◆ EXCERPTED TEXT:
** begin **
At any rate, I now have a Latin phrase for proof by
foot-stomping: Argumentum ad pedem supposionem.
> Our tour originates at the Origin. Here, the first symbol of the
> diagonal is laid. It is also, of course, the first (and only) symbol
> of the first list member. At this point, the diagonal and the first
> list member are identical.
Cut to the chase: Each number is mapped to a set of discrete
points ending on the diagonal, being squeezed tighter and
tighter down to the bottom of the square. So element
n is a distance 1/n from the bottom, and terminates on
the diagonal at a distance 1/n from the right.
Clearly along the diagonal there are an infinite
number of entries, one for every n=1,...,inf.
> Did we ever reach a stage of the list at which the list members
> became infinite? No, because by design each list member was
> indexed to a natural number, and every natural number is finite.
> Did the diagonal whose construction we were supervising, stage
> by stage, ever become infinite, then? No, because at *every* stage
> the diagonal mirrored the list at that point. No infinite list
member,
> no infinite diagonal.
>
The pedem supposionem occurs here.
> Because the diagonal intersects and mirrors the list at every stage,
> the only way the diagonal could be infinite would be for a list
member
> to be infinite,
That's a bald assertion, but unfortunately is not true.
The diagonal is infinite, every list member (at distance
1/n from the bottom) is finite.
> and for the two to meet at the lower-right corner of the
> unit square (1,-1), where we are now.
Clearly there's no list member "at" the bottom. Also
clearly there is no end to the process of going from
1/n to 1/(n+1).
> Of course, there is no "last" list member; and each member, being
> by design indexed to a natural number, must contain a finite number
> of symbols; therefore, a member with an "infinite" number of symbols
> is not possible; and a symbol consisting of a circle with an
"infinite"
> number of dots inside it is not a possible symbol for our list.
That's right. There's no last member, and there's no
infinite member.
** end **
◆ RECORDS PROVIDED:
** begin **
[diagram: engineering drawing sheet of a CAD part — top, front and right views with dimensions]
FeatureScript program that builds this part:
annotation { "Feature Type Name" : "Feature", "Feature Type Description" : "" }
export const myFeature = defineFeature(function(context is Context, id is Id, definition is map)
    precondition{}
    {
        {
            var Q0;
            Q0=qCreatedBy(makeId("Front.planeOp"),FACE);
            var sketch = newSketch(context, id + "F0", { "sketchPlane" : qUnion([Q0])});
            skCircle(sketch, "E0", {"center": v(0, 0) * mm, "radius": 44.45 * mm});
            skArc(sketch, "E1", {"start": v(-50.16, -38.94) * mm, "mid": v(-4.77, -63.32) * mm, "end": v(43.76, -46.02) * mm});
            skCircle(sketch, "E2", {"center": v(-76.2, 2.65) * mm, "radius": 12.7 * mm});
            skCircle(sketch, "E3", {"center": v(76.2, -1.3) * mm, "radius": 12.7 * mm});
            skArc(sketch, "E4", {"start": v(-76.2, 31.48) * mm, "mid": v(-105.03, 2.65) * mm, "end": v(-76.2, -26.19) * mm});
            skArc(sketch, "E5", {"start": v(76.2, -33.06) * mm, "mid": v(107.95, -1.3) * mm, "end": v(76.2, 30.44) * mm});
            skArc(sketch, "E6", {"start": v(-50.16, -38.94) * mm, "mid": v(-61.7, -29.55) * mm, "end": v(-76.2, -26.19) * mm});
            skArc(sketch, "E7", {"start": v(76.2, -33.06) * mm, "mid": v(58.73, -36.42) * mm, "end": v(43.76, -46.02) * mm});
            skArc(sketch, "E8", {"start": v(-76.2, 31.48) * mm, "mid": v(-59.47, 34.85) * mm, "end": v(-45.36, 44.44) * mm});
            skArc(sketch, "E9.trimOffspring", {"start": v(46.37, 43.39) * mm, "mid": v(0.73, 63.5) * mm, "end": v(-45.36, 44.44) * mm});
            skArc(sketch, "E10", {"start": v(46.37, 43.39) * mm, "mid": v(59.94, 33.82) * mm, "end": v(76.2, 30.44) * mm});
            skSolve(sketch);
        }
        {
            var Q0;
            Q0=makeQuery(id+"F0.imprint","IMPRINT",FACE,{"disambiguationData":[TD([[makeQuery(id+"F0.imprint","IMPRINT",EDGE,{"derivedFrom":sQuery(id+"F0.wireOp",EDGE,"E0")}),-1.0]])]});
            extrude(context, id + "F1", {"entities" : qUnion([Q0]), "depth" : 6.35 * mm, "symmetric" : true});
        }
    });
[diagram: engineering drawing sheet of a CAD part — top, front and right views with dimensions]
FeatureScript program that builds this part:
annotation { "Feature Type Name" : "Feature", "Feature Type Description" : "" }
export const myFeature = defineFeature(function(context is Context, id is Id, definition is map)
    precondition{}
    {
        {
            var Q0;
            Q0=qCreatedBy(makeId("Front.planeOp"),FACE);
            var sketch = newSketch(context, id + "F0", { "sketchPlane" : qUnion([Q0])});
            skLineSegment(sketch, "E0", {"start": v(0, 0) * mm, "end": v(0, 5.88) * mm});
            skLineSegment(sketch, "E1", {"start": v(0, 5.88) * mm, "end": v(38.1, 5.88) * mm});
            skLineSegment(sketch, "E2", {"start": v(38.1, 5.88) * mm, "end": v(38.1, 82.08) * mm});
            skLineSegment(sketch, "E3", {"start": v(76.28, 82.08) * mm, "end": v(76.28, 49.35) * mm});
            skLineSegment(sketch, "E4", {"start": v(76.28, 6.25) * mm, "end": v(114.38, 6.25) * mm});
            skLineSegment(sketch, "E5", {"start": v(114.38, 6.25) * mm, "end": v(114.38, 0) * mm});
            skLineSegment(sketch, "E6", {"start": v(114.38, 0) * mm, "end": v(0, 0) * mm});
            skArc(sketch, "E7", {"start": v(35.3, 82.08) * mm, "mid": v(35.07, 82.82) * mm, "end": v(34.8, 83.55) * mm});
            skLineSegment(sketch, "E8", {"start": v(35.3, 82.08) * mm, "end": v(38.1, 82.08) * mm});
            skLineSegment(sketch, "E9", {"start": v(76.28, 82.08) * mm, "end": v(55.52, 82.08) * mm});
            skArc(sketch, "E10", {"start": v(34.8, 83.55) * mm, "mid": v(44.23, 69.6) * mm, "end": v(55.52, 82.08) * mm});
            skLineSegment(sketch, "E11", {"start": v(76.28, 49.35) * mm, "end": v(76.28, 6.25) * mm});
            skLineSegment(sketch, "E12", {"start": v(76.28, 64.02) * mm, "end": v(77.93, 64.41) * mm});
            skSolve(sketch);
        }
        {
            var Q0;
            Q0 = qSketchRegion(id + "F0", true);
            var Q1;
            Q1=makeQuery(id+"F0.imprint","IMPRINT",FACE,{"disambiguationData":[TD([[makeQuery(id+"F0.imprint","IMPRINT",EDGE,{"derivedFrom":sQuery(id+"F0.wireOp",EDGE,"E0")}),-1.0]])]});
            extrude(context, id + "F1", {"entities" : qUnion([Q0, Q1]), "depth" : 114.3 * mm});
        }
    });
** end **
◆ OBJECTIVE:
Transcribe the passage of the forum post about the diagonal argument that opens with the words containing "Clearly along the" and closes with "number is finite.". The material has no role in this exercise.

◆ RESPONSE TO THIS EXERCISE:
Clearly along the diagonal there are an infinite
number of entries, one for every n=1,...,inf.
> Did we ever reach a stage of the list at which the list members
> became infinite? No, because by design each list member was
> indexed to a natural number, and every natural number is finite.